A jewellery store owner has been banned for five years from acting as a director after he convicted of buying gold items from an East Anglian criminal gang, who stole more than £2m worth of property across the region.

Ammir Kohanzad, 70, who owns Danesh International Jewellery in Hatton Garden, London, was convicted by a Norwich Crown Court jury of handling stolen goods after he parted with £5,300 to members of the gang for jewellery items, which he melted down.

Kohanzad, from London, was cleared of a second charge of handling a diamond necklace, which he had also bought from the burglary gang a few days earlier.

William Carter, prosecuting, said because the items had been melted down it was impossible to say where the gold came from.

However he said the way the gang operated was that they disposed of stolen goods shortly after any burglary.

After the jury found him guilty of the one charge, Judge Stephen Holt imposed a nine months jail sentence suspended for two years and disqualified Kohanzad from acting as a director for five years.

Judge Holt said that Hatton Garden was a leading jewellery business area in Europe and said: "People come to Hatton Garden for honesty and that is a very important feature."
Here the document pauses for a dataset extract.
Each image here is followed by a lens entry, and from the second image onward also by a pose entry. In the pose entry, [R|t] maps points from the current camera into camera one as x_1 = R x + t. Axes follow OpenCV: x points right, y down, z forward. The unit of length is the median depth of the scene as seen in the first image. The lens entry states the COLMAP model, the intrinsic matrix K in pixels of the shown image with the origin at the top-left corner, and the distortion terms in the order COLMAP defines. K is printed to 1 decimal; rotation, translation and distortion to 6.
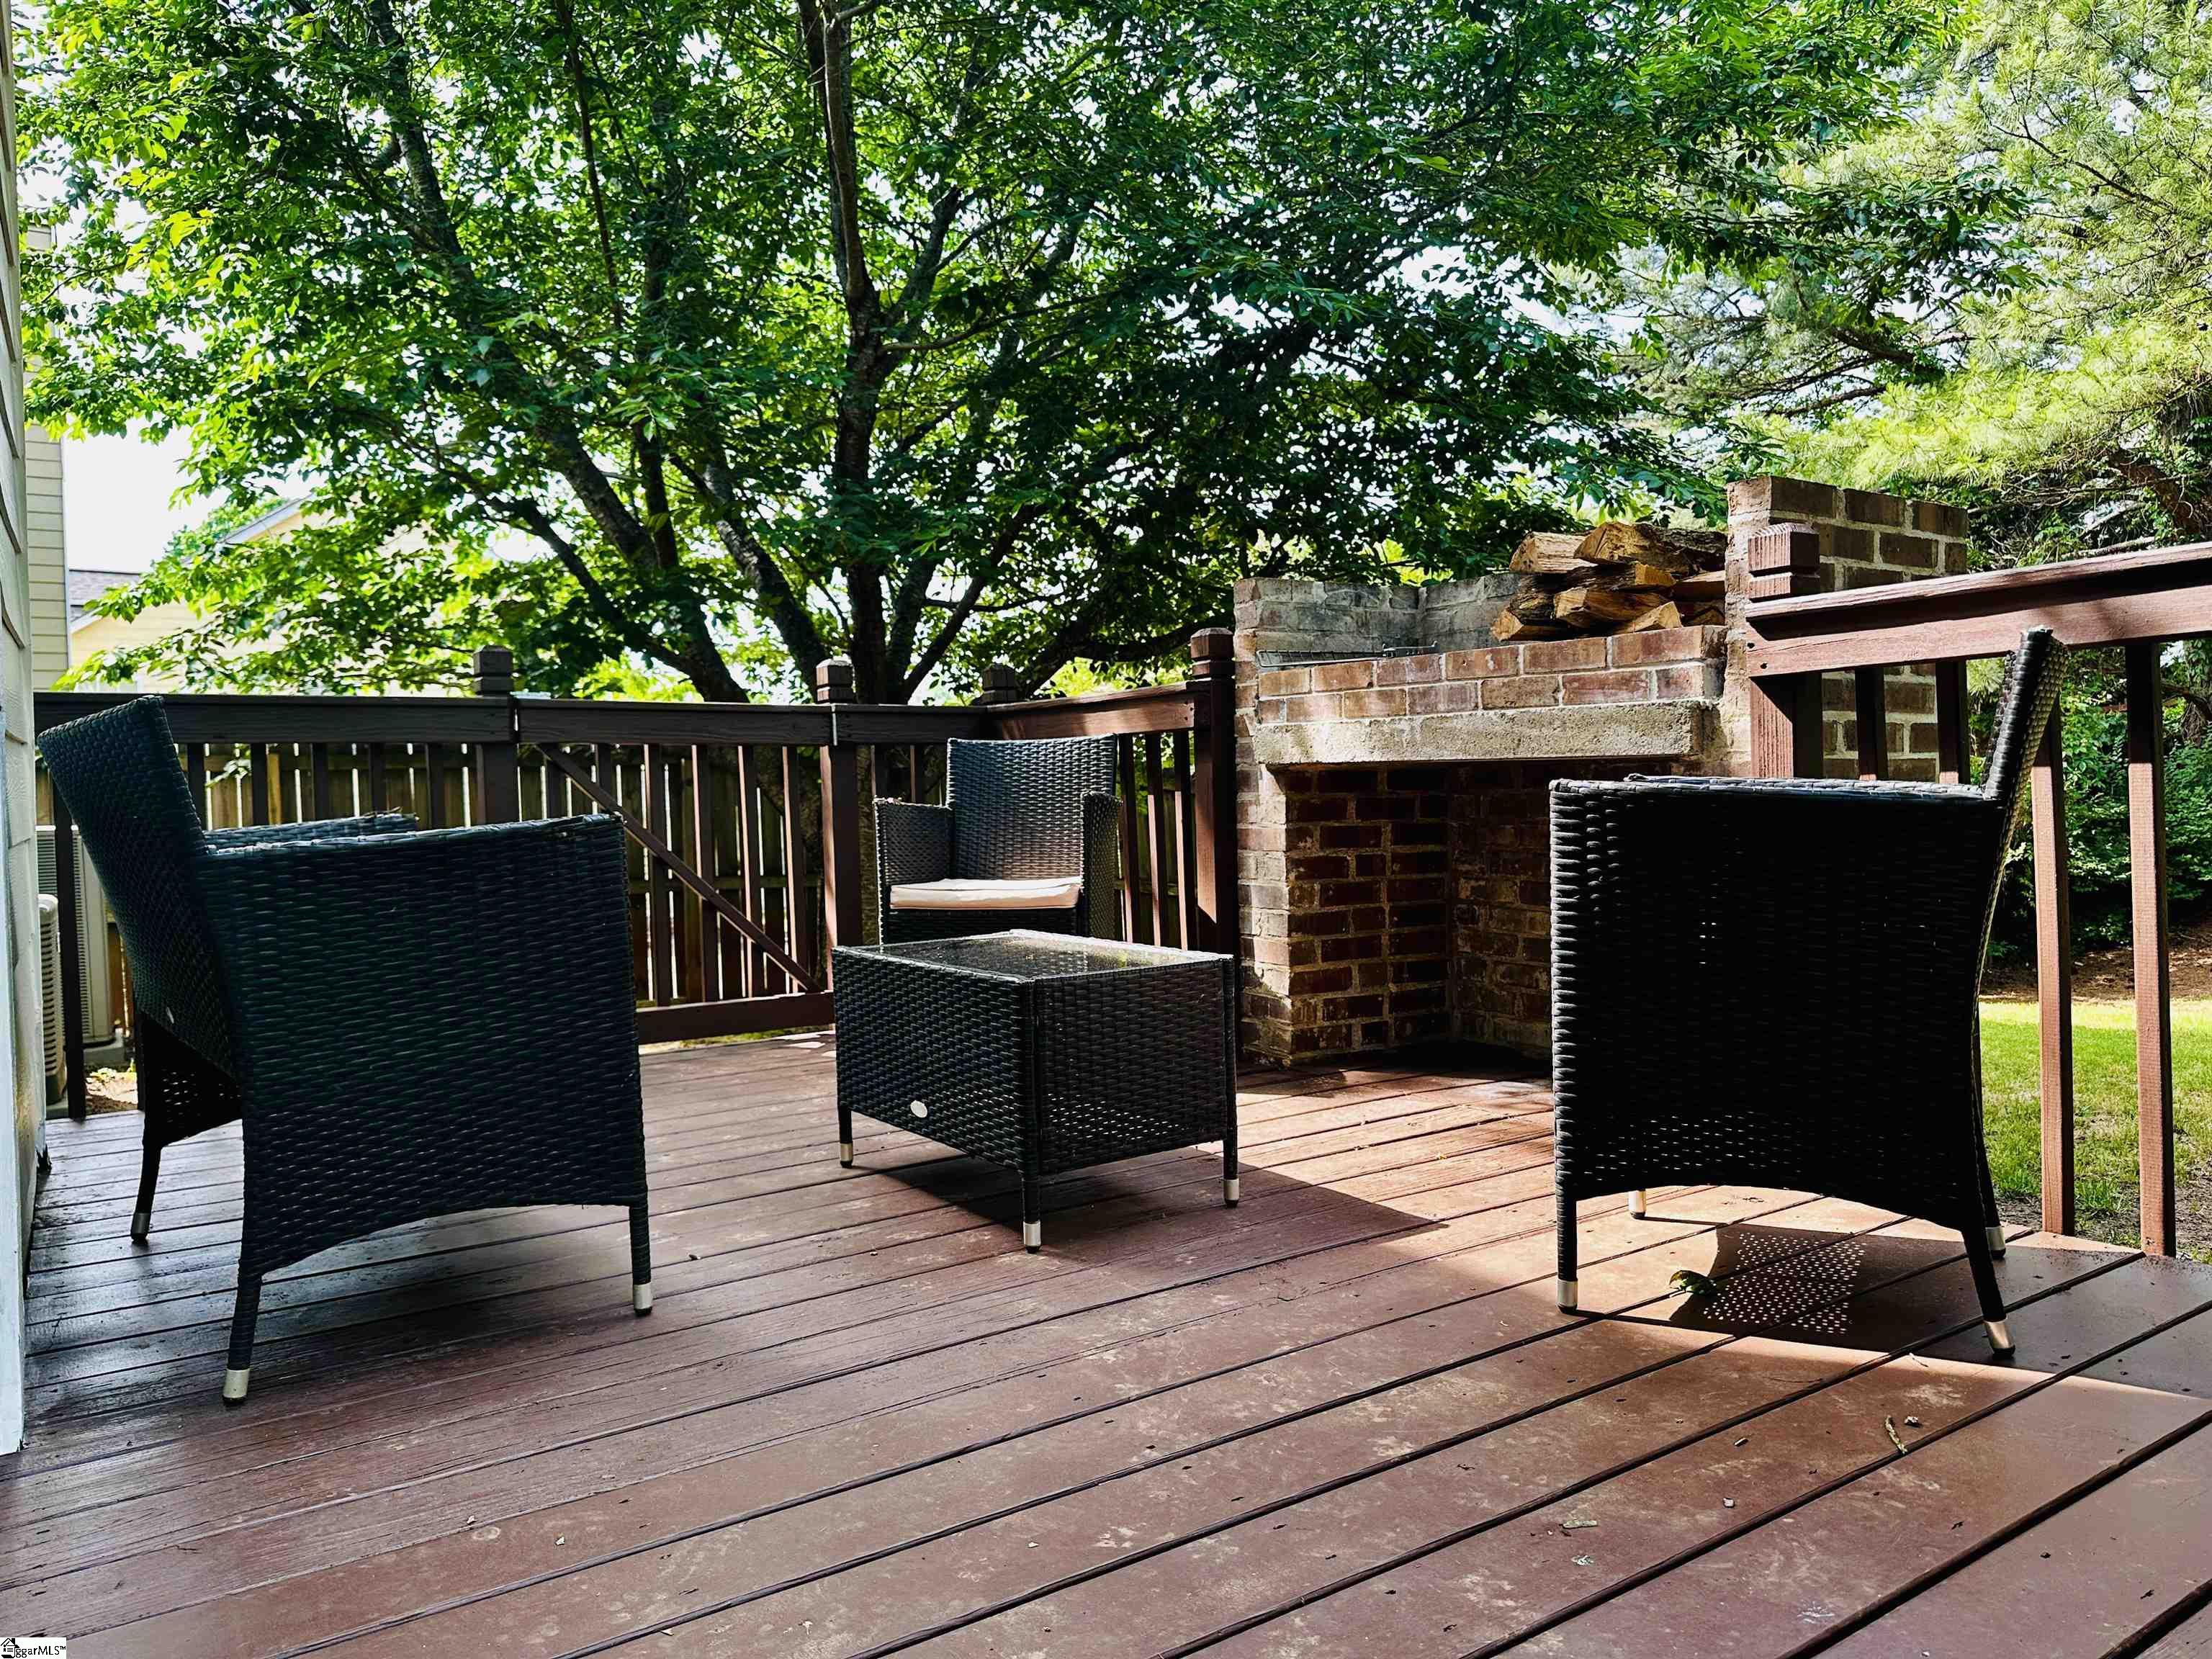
lens RADIAL K [[1585.2, 0, 1111.4], [0, 1585.2, 825.3], [0, 0, 1]] dist [0.078245, -0.089946]
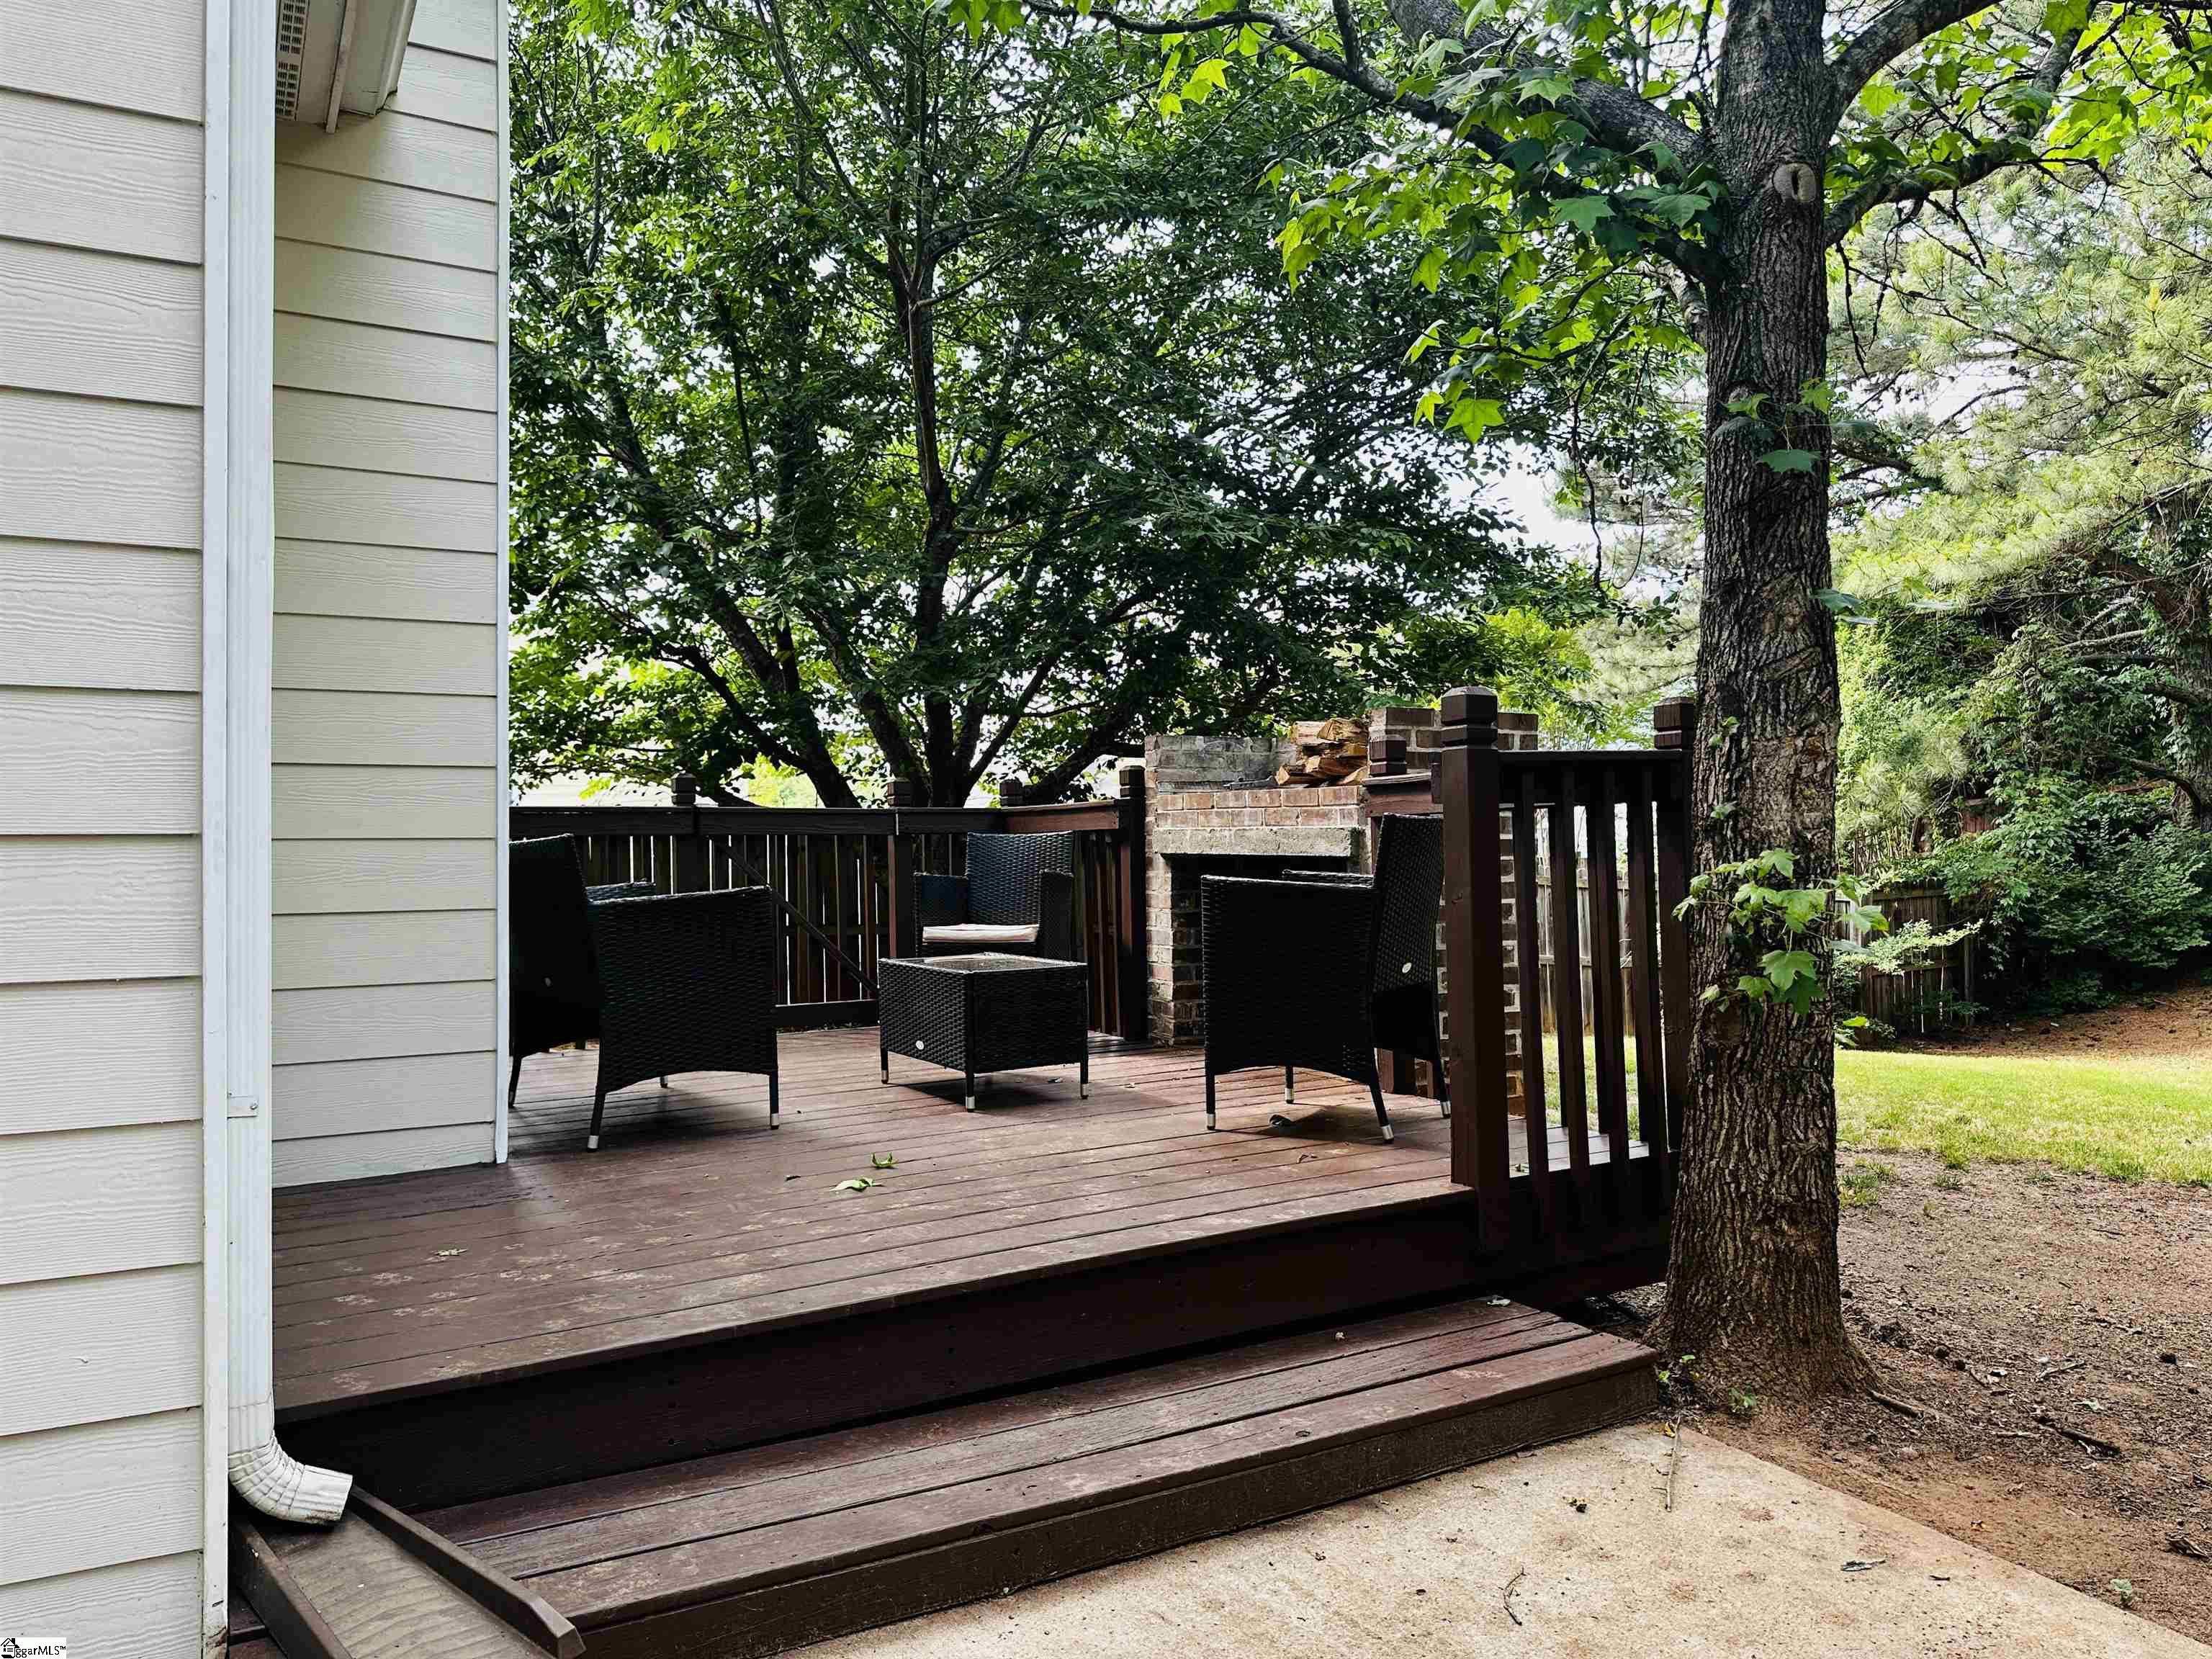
lens RADIAL K [[1585.2, 0, 1104.0], [0, 1585.2, 827.4], [0, 0, 1]] dist [0.078245, -0.089946]
pose [[0.997233, 0.007849, -0.073925, 0.156239], [-0.010461, 0.999332, -0.035018, -0.008297], [0.073601, 0.035695, 0.996649, -0.575481]]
However he accepted Kohanzad was a hard-working man who had built up a successful business.

He adjourned a confiscation hearing until June.

Richard Carey-Hughes, for Kohanzad, said that he had the court case hanging over him for some time.

He said it was a one-off offence: "He has been careful since then and there has been no further trouble."

He said that as well as running the business, Kohanzad also helped care for his elderly mother, who was in her 90s.

During the trial, the court heard how Kohanzad had bought a necklace from two members of the East Anglian gang on November 2, 2017 which later turned out to have been stolen in a burglary, in Cambridgeshire, at the home of a semi-retired antiques dealer.

Police carried out a further raid at his store a few days later on November 7, and this time seized some gold which Kohanzad had also bought from members of the gang.

In police interview Kohanzad told officers he was too busy to ask for ID.